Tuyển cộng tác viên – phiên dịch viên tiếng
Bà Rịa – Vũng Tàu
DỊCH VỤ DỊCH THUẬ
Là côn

--

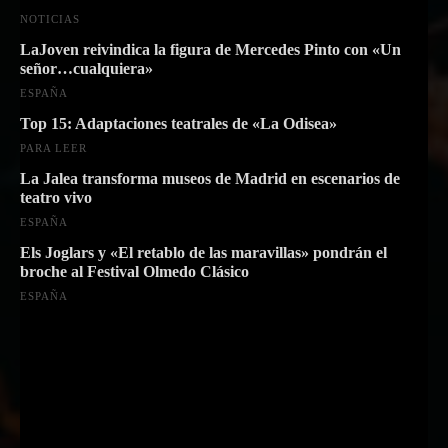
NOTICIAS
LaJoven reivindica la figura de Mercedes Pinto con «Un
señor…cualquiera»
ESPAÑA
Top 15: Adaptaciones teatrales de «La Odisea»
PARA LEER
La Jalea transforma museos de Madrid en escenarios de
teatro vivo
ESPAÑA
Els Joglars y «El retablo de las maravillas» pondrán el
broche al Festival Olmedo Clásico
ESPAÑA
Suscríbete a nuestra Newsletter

◆ PROBLEM REQUIREMENTS: After locating the line with "LaJoven reivindica la" in the material above, return it and each line after it exactly, ending at the line with "Suscríbete a nuestra Newsletter".

◆ TASK RESULT:
LaJoven reivindica la figura de Mercedes Pinto con «Un
señor…cualquiera»
ESPAÑA
Top 15: Adaptaciones teatrales de «La Odisea»
PARA LEER
La Jalea transforma museos de Madrid en escenarios de
teatro vivo
ESPAÑA
Els Joglars y «El retablo de las maravillas» pondrán el
broche al Festival Olmedo Clásico
ESPAÑA
Suscríbete a nuestra Newsletter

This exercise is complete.